= Apostasy in Zoroastrianism =

Apostasy in Zoroastrianism is when a Zoroastrian leaves Zoroastrianism, which leads to punishment, the most common of which was execution. The punishment for apostasy was applied to Zoroastrians who converted to Christianity and were accused of practicing heresy.

== Texts ==
In the Zoroastrian holy book, the Avesta, in the Vendidad section at the beginning of chapter 15, the text mentions the greatest sins a Zoroastrian might commit, the first of which is spreading a doctrine other than the Zoroastrian faith to other Zoroastrians. The punishment for this act is two hundred beheadings.

In the book Tansir a book specializing in punishments during the Sasanian era, there is a distinction made between those who leave Zoroastrianism and those who introduce heresies into it. The former states that previously, those who left Zoroastrianism were killed immediately. However, because the king desired a lighter punishment, the first step was imprisonment, and Zoroastrian religious scholars were summoned to persuade the apostate to return to Zoroastrianism. If he refused and remained defiant, he was killed. As for those who introduce heresies into Zoroastrianism in the name of religious interpretation, the punishment was torture to death by having an elephant trample them. In the book Rivāyatī Ēmēdī Ašawahištān, attributed to Omid-e-Ashwishtan, a Zoroastrian priest, there is a statement that a Zoroastrian who converts to Islam will be given a year to return to Zoroastrianism, otherwise, he will be killed and his property confiscatedه And in the book Pahlavi stated that an apostate deserves death

In the Zoroastrian book of Arda Viraf, chapter 36, it is mentioned that Ardavirav saw a snake with a human-shaped head. He inquired about it, and an angel told him that this was the punishment for apostasy. But in Shāyest nē Shāyest In section 17, it states that the apostate will not be resurrected on the Day of Resurrection

in the book Menog-i Khrad chapter 36, abandoning religion is considered one of the most heinous sins. In Denkard, chapters 215, 216, 231, and 246, apostates and apostasy are condemned.

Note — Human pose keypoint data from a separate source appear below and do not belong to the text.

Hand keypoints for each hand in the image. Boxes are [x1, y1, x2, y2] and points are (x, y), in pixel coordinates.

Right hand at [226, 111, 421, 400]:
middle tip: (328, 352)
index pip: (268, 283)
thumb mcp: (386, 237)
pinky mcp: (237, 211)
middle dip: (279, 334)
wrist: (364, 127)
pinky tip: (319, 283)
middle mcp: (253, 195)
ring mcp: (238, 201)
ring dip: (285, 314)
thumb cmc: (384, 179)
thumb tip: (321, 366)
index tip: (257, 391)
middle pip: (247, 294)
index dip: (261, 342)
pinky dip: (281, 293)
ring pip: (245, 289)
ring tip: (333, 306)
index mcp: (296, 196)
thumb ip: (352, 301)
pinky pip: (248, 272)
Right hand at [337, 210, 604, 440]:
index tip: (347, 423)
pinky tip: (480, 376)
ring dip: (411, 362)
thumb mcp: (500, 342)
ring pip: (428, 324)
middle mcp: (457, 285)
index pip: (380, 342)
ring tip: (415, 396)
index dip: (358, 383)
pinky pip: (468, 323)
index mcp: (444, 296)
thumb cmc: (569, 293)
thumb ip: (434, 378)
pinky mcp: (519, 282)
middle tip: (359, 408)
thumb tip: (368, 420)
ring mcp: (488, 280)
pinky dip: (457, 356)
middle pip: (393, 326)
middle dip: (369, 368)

== Persecution of Christians ==

The Christians of the Sasanian state were subjected to several periods of persecution, mainly targeting Zoroastrians who had converted to Christianity or who were trying to spread it. Executions were carried out through torture, even to the point of cutting off all limbs and preventing the burial of the body. According to the encyclopedia, this was a punishment specifically for those who apostatized from Zoroastrianism.

Yazdegerd II tried to force the Christian Armenians to return to Zoroastrianism in Battle of Avarayr.The Armenian historian Moses Khorenatsi stated that the Sassanids enslaved the Armenians they captured and forced them to return o Zoroastrianism.

== Apostasy in contemporary Zoroastrianism ==
In contemporary Zoroastrianism, its stance on apostasy has not changed much, as evidenced by the Zoroastrian scholar Dr. Ardeshir Khorshidian's treatise on Zoroastrian rulings, including the confiscation of the property of a Zoroastrian who embraces Baha'i faith.

Furthermore, in the book "Settlement and Conflict" by the Zoroastrian scholar Jamshed Garshasp Choksi, and in another book, he describes the one who abandons Zoroastrianism as having his soul deprived of paradise.

A prominent Parsi priest has stated that a Parsi woman who marries a non-Parsi is considered to have left Zoroastrianism because a wife follows her husband even if she remains a Zoroastrian and does not adopt her husband's religion. Many Parsi clergy oppose marriage outside the faith.

When Mariam Jinnah embraced Islam, the reaction of the Parsis was negativeThe Parsi community was outraged at not only Ruttie, but also her parents. After the marriage of Ratanji Dadabhoy Tata to the Frenchwoman Suzanne Brière, (who later converted to Zoroastrianism), many conservative Parsis were concerned of the rapid anglicization, indifference to religion, and materialistic lifestyle of the Parsi elite. Furthermore, most Parsi youth of Ruttie's age from wealthy families at the time were either indifferent to religion or full-blown atheists, and their parents did precious little to educate them religiously. After the marriage of Jinnah and Ruttie, it was the final straw and the conservative Parsis and mobeds called for all of their youth to be religiously re-educated. Regarding the Petit family, they were given two choices by the Parsi Panchayat. They could either be excommunicated along with their daughter, or remain within the community provided they publicly disinherit their daughter and sever all contact with her. Her family chose the latter.